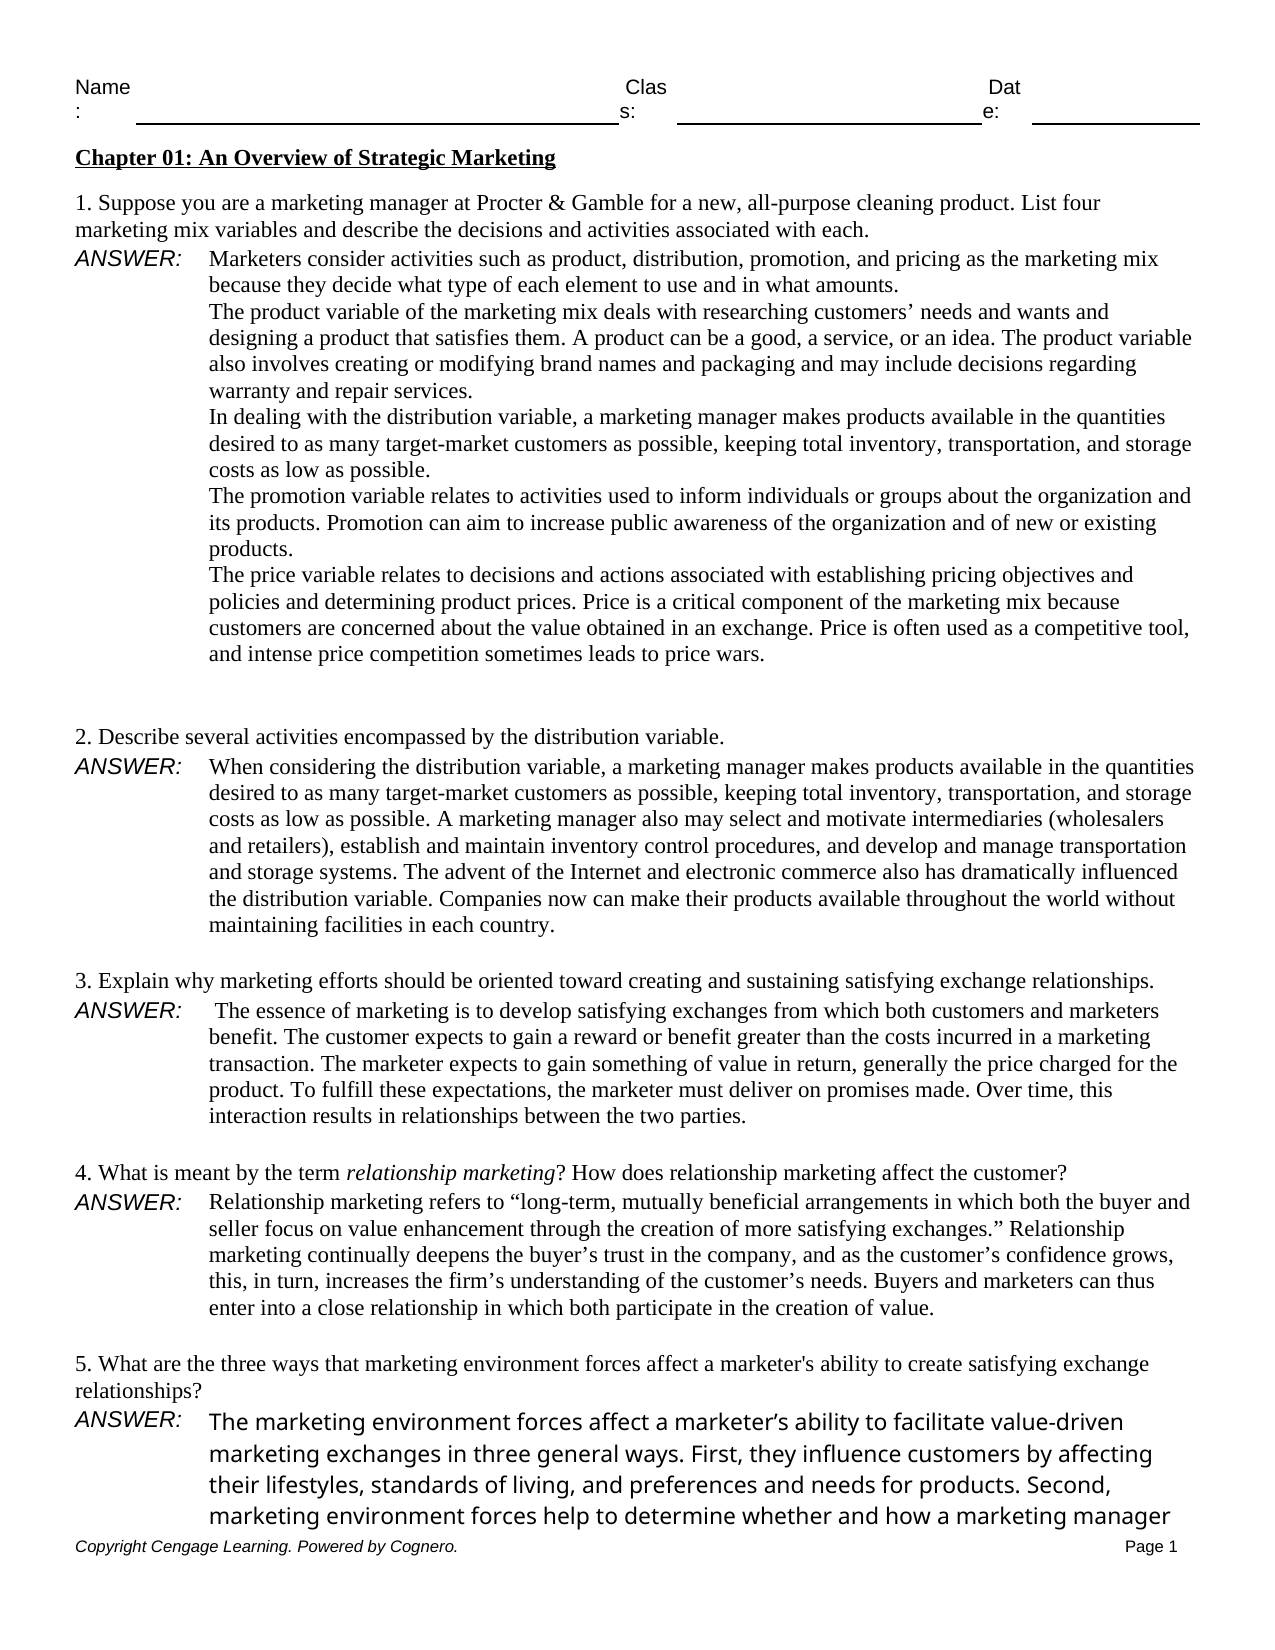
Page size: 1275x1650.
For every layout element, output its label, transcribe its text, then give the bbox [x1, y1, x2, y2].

table_header 3. Explain why marketing efforts should be oriented toward creating and sustaining satisfying exchange relationships.​ [75, 968, 1200, 1132]
table_header 1. Suppose you are a marketing manager at Procter & Gamble for a new, all-purpose cleaning product. List four marketing mix variables and describe the decisions and activities associated with each.​ [75, 189, 1200, 696]
table_header 2. Describe several activities encompassed by the distribution variable. [75, 723, 1200, 941]
table_header 4. What is meant by the term relationship marketing? How does relationship marketing affect the customer?​ [75, 1159, 1200, 1323]
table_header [75, 1350, 1200, 1534]
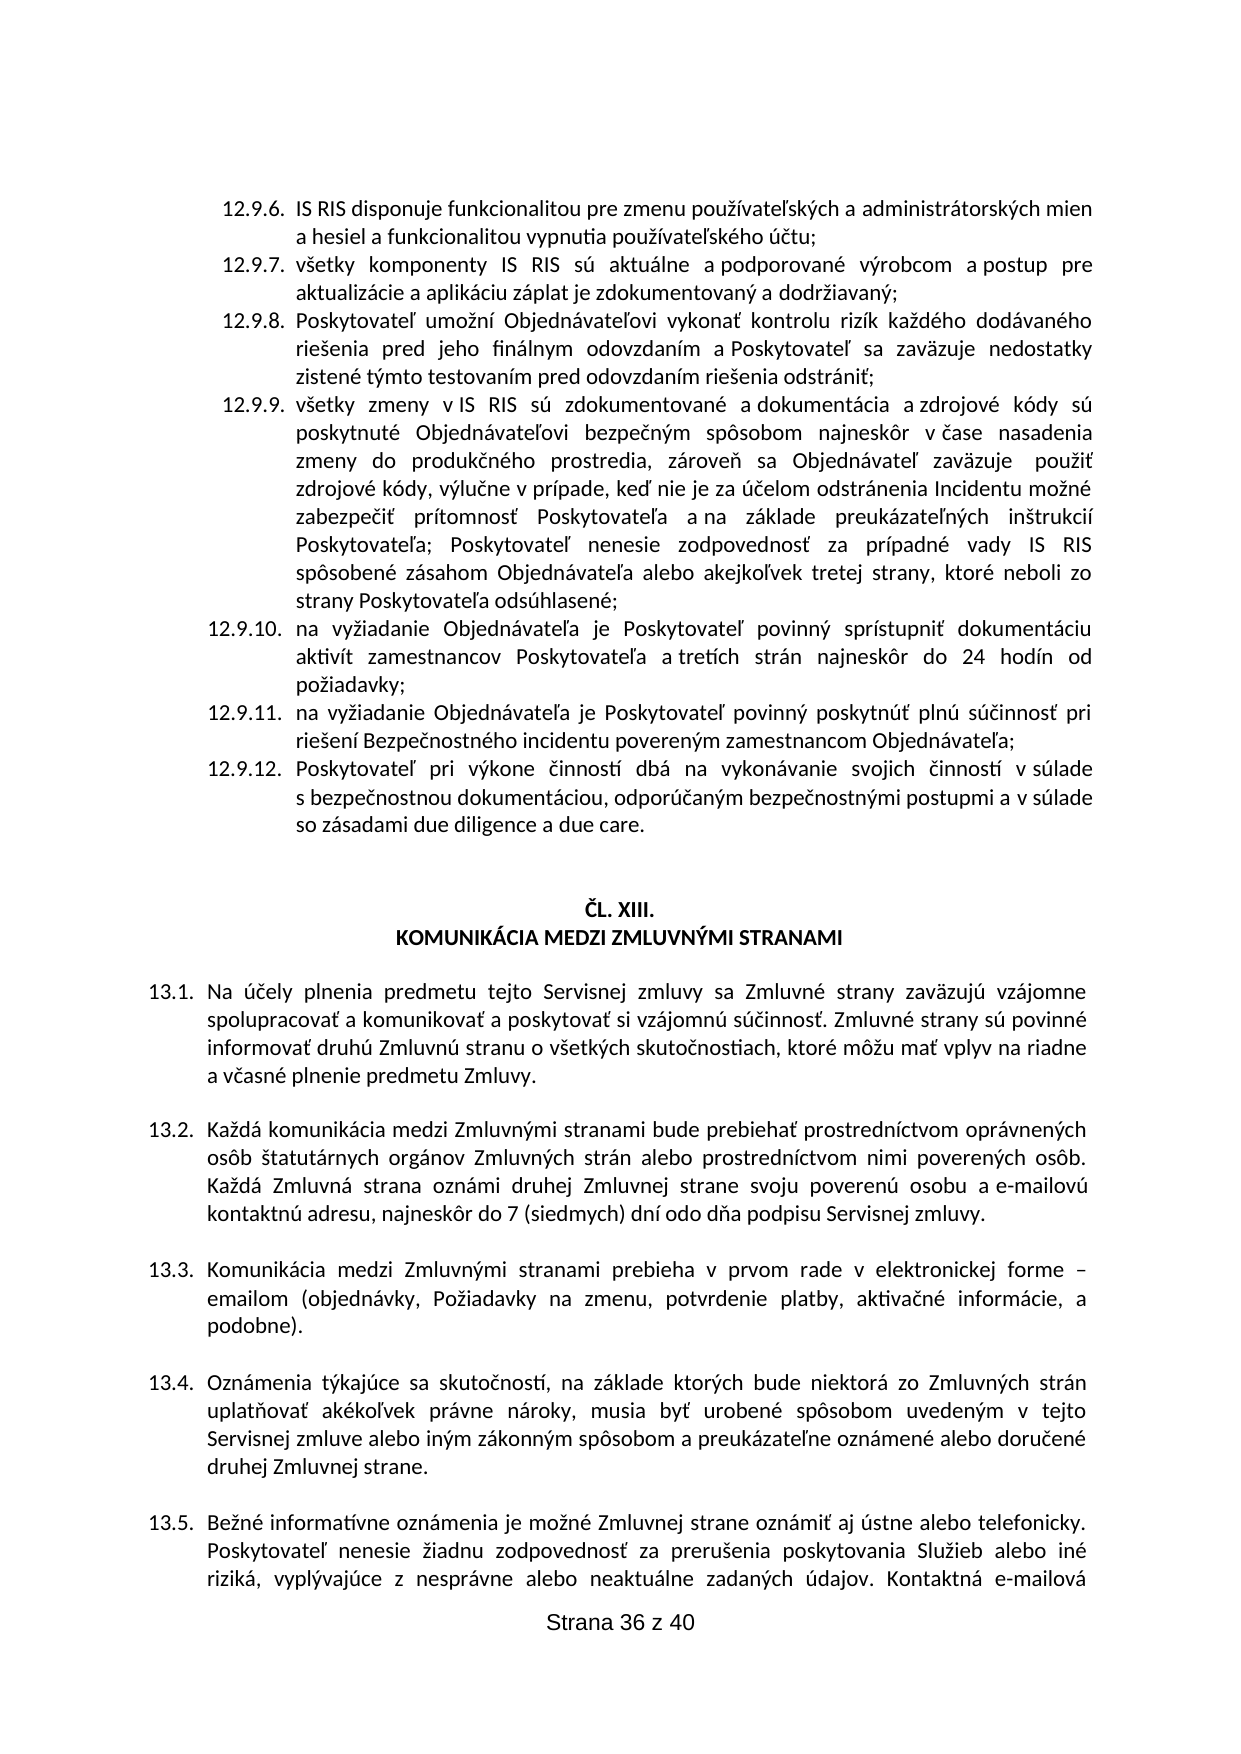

To-do item
Drop the pictures and give every line above again exactly.

Exercise result
Page size: 1275x1650.
For every layout element, output its label, transcribe its text, then give the bbox [x1, y1, x2, y2].

table_header 3. Explain why marketing efforts should be oriented toward creating and sustaining satisfying exchange relationships.​ [75, 968, 1200, 1132]
table_header 1. Suppose you are a marketing manager at Procter & Gamble for a new, all-purpose cleaning product. List four marketing mix variables and describe the decisions and activities associated with each.​ [75, 189, 1200, 696]
table_header 2. Describe several activities encompassed by the distribution variable. [75, 723, 1200, 941]
table_header 4. What is meant by the term relationship marketing? How does relationship marketing affect the customer?​ [75, 1159, 1200, 1323]
table_header [75, 1350, 1200, 1534]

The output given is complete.